INSTRUCTION A.
Count the lines of the listing below that contain the string "Kightley", treating uppercase and lowercase as different, and give only that number.

Munich is so exceptionally designed, and contains devices so fresh in conception and execution, the viewer may be hard-pressed to recall seeing them in a movie before. That Dutch assassin’s death is one such moment, her stunned reaction to the silenced bullets that are draining her life as she stumbles about her houseboat both startling and, in a way, the most felt death in the picture. Another is the moment, just prior to this sequence, when Eric Bana’s Avner, finding his colleague dead at the woman’s hands, buries his face in the bedclothes and emits a muffled scream of anguish that expresses more than mere personal grief; Avner is an active participant in his own nightmare, and that scream is like a violent rending of his soul. Avner is also the focus of a sequence, late in the movie, which uses eroticism in a way that is almost unbearably powerful, something I’ve never seen in another director’s work and certainly never expected to see from the man of whom Francis Coppola once observed, in their relative youth, “Stevie hasn’t discovered sex yet.”

INSTRUCTION B.
Go on with the passage about the film Munich, picking up right after its final sentence.

DATA IN THIS EXERCISE.
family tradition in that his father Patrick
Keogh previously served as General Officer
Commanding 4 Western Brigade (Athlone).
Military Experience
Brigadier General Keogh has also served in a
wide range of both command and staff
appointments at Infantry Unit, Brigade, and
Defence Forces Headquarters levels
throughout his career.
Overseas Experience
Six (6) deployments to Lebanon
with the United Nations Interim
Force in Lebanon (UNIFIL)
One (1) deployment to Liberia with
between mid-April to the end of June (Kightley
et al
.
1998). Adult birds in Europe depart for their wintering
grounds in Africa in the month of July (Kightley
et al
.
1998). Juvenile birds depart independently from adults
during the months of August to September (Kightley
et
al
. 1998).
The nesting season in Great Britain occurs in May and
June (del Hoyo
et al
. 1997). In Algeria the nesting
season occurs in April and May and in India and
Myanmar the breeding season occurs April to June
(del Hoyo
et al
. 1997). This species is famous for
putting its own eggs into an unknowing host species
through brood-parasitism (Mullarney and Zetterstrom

---

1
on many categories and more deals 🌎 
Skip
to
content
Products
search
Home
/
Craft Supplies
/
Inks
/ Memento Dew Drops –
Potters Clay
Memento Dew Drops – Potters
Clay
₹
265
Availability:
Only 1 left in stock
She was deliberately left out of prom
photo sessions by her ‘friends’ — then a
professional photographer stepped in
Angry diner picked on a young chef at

RESPONSE A.
3

RESPONSE B.
Spielberg commits only one inaccuracy in Munich I can detect, and, ironically, it concerns movie history. When the team assembles in London in the early spring of 1973, a poster may be seen on the street for The Sting — a picture that was not released until December of that year. (And made by Spielberg’s own Jaws producing team.) This error only becomes obvious when, later, Ephraim begins a tape-recorded interrogation with a date of June, 1973. But in a movie of a length approaching three hours, that lapse is minor indeed, and all the more noticeable for being the sole discernible example of miscalculation.

The final image.

If there is a didacticism in the approach of the filmmakers, it is raised only at the end, when Avner confronts his mercurial Mossad chief Ephraim (Geoffrey Rush) on the Brooklyn shore, arguing that the vengeance he and his team have enacted has led only to more bloodshed, and that the deadly tit-for-tat will, in time, merely engender more of the same — an endless conundrum of the type human beings, and their governments, seem incapable of avoiding, nor of extricating themselves from. Just before the end credits roll, as Avner is exiting to the left of the screen, foreground, Spielberg frames the New York skyline behind him, the World Trade Center towers visible in the background. It’s a discreet visual paradigm, a sort of silent rebuke, eloquent in its understatement.§

Ali and Avner in contemplative mood.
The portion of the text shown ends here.